What makes Van Sant's film different, though, is that he hasn't reworked or updated Psycho. He has followed the original virtually shot by shot. The script is the same - give or take a few embellishments provided by the original screenwriter, Joseph Stefano. Bernard Herrmann's unforgettable jarring score has been retained, albeit with a technically improved new recording. Even Saul Bass's eerily dislocated opening credit sequence survives intact.

The only significant difference, in fact, is Van Sant's decision to shoot Psycho in colour. Otherwise, he has taken near-fetishistic pride in following Hitchcock to the letter. The film was made according to the same shooting schedule, on many of the same sets, and for a comparable amount of money. The car that the ill-fated Marion Crane (Janet Leigh in the original, Anne Heche now) buys in a hurry in Bakersfield has the same number plate as in the original, and the newspaper in which she wraps the money she has stolen carries the same headline. Even Hitchcock's refusal to hold advance screenings for critics was emulated when the film opened in the United States earlier this month. (It will be coming to Britain in January.)

All of which begs the question: if nothing has changed, why bother remaking Psycho at all? That was the question that executives at Universal Studios asked Van Sant when he first came up with the idea in 1989. To some extent, they are still asking it. The only reason that they allowed the film to be made was as a reward for Van Sant's work on last year's runaway box- office hit, Good Will Hunting. The price tag, $25m, seemed like a bargain even for a project they did not really understand. So what is the reason for making it? Van Sant has been infuriatingly enigmatic on this point. "Part of the answer to why is that we don't know the answer why," he said in a recent interview with the New York Times. "It's sort of like people asking, why did Columbus sail west?"

Such sentiments clearly aren't going to sell many tickets, so Universal has packaged the film as an opportunity for today's teen horror crowd to become acquainted with a classic shocker from an earlier generation. It hasn't been a very effective marketing strategy, since women slashed to death in showers are two-a-penny these days. Besides, Brian DePalma already provided the same service with his far more lurid Psycho-inspired thriller, Dressed To Kill, in 1978.

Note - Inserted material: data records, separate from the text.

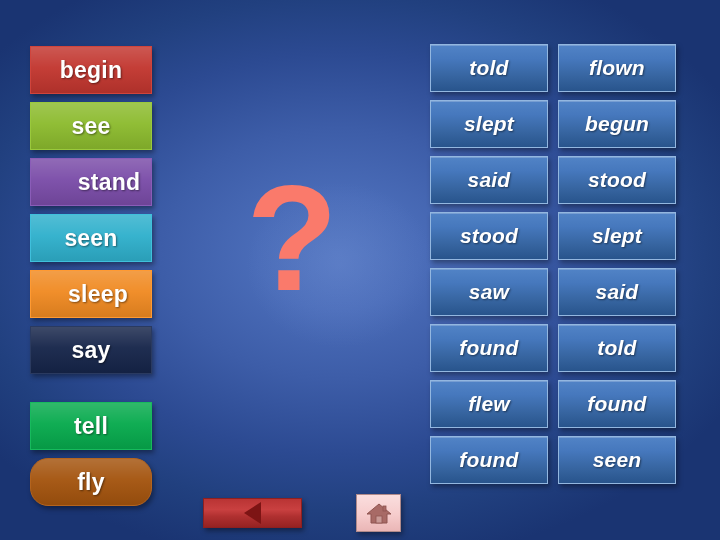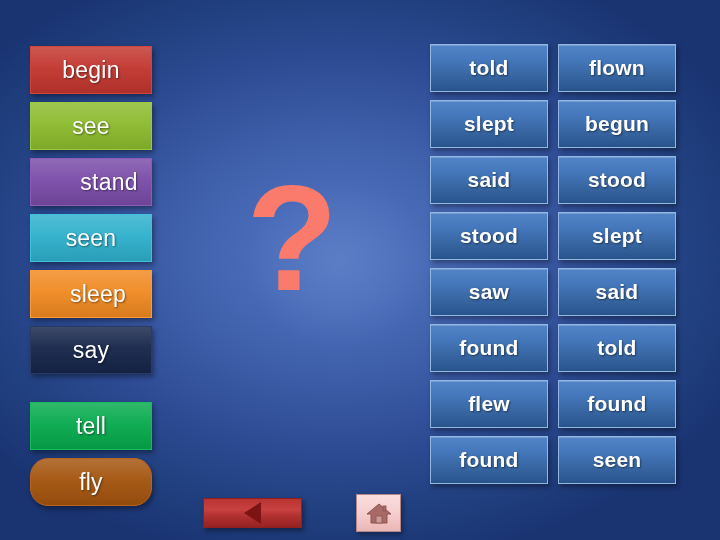--- a/index.html
+++ b/index.html
@@ -62,41 +62,42 @@
     border: 1px solid rgba(255,255,255,0.30);
     display: flex;
     align-items: center;
     justify-content: center;
     box-shadow: 2px 3px 5px rgba(0,0,0,0.38);
     cursor: pointer;
   }
 
   .prompt-button .label {
     font-size: 23px;
-    font-weight: normal;
+    font-weight: bold;
     color: #ffffff;
     letter-spacing: 0.2px;
     text-shadow: 1px 1px 2px rgba(0,0,0,0.45);
     white-space: nowrap;
   }
 
   
   #answer-area {
     position: absolute;
     left: 430px;
     top: 44px;
     width: 260px;
     display: flex;
     gap: 10px;
   }
 
   .answer-column {
     display: flex;
     flex-direction: column;
     gap: 8px;
+    font-style: italic;
   }
 
   .answer-button {
     width: 118px;
     height: 48px;
     border: 1px solid #93b7e0;
     background-image: linear-gradient(to bottom,
       #5183c6 0%,
       #4678bd 30%,
       #36649f 70%,

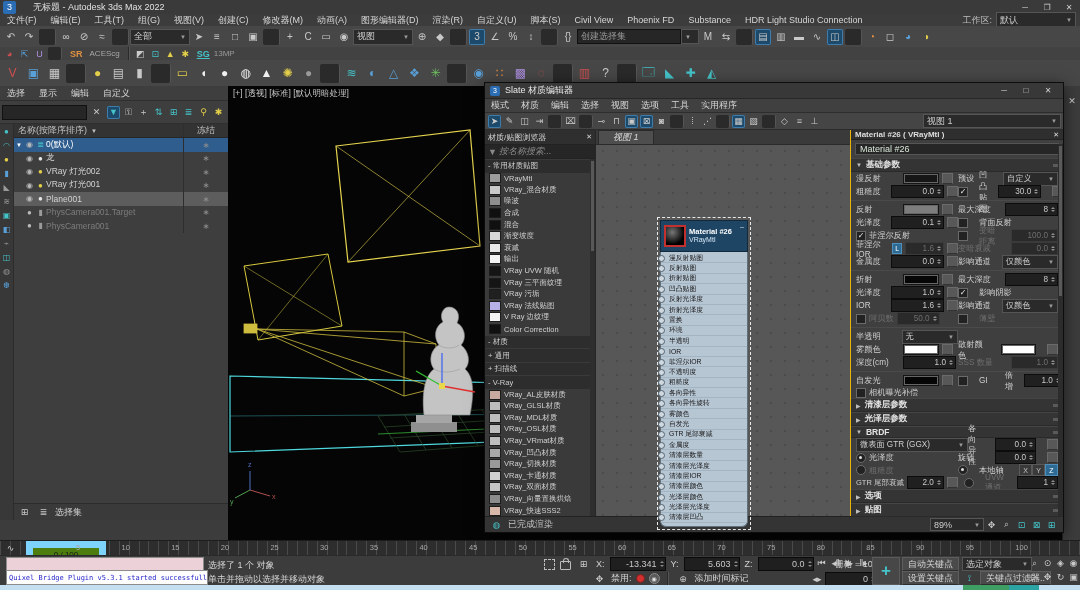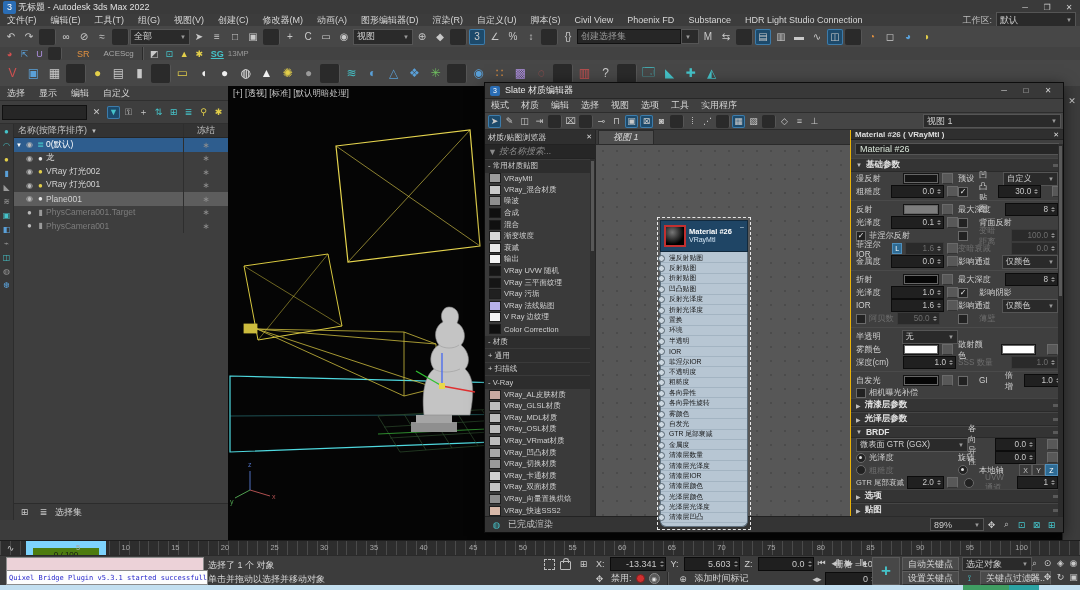--- a/index.html
+++ b/index.html
@@ -146,21 +146,21 @@
   .lockic::before{content:"";position:absolute;top:-4px;left:1.5px;width:4px;height:4px;border:1px solid #bdbdbd;border-bottom:none;border-radius:3px 3px 0 0}
   .isoic{width:9px;height:9px;border:1px dashed #bdbdbd}
   .reddot{width:7px;height:7px;border-radius:50%;background:#d03030;border:1px solid #7a1f1f}
   .camdot{width:9px;height:9px;border-radius:50%;background:#5a5a5a;border:1px solid #8a8a8a;display:flex;align-items:center;justify-content:center;color:#e8e8e8;font-size:6px}
 </style>
 </head>
 <body>
 
 <div id="titlebar" class="abs flex">
   <span class="tbi sm" style="background:#2a6db5;color:#fff;margin-left:3px">3</span>
-  <span style="margin-left:1px;color:#e0e0e0">无标题 - Autodesk 3ds Max 2022</span>
+  <span style="margin-left:16px;color:#e0e0e0">无标题 - Autodesk 3ds Max 2022</span>
   <span style="margin-left:auto" class="flex">
     <span class="winbtn">─</span>
     <span class="winbtn">❐</span>
     <span class="winbtn">✕</span>
   </span>
 </div>
 
 <div id="menubar" class="abs flex">
   <span class="flex" style="height:100%">
 
@@ -256,21 +256,21 @@
 </div>
 
 <div id="tb2" class="abs flex">
   <span class="flex">
 
   <span class="tbi sm rd">◕</span>
       <span class="tbi sm bl">⇱</span>
       <span class="tbi sm pp">U</span>
       <span class="tbi sm sep"></span>
     </span>
-  <span class="or" style="font-weight:normal;margin:0 14px">SR</span>
+  <span class="or" style="font-weight:bold;margin:0 7px">SR</span>
   <span style="color:#a8a8a8;margin-right:5px;font-size:8px">ACEScg</span>
   <span class="sep"></span>
   <span class="flex">
 
   <span class="tbi sm">◩</span>
       <span class="tbi sm tl">⊡</span>
       <span class="tbi sm yl">▲</span>
       <span class="tbi sm yl">✱</span>
     </span>
   <span class="tl" style="font-weight:bold;margin:0 4px;text-decoration:underline">SG</span>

The Van Sant Psycho feels more like an art school joke, a piece of conceptual film-making in which the finished product is less important than the idea behind it. Watching it is like a parlour game, trying to spot the ways in which it differs from (and invariably falls short of) the original, and relishing the visual surprises afforded by colour, such as Marion Crane's bright orange brassiere.

Certainly, the plot offers no surprises. The actors have an impossible task, playing out a story that belongs to the early Sixties while pretending that they are really in 1998. Anne Heche and Vince Vaughn cannot begin to compete with the standards set by Janet Leigh and Anthony Perkins, though one can hardly blame them for looking rather out of place. Perhaps the best way to appreciate Van Sant's purpose is to imagine a cultural convention many centuries from now, in which a venerable archaeologist claims to have found a copy of Hitchcock's great lost masterpiece. "The print is badly faded and the credits are illegible," he says, "but the storyline and the editing techniques give every reason to believe that it is the genuine Psycho."

"Nonsense," cries a dissenting film historian. "Forensic evidence suggests this is not Hitchcock's black-and-white, but faded colour, and the heroine looks nothing like the portraits available to us of Janet Leigh. It is a fake!" At which point, no doubt, Van Sant would chuckle from beyond the grave. Whether he has produced something of interest to present- day audiences, though, is another matter.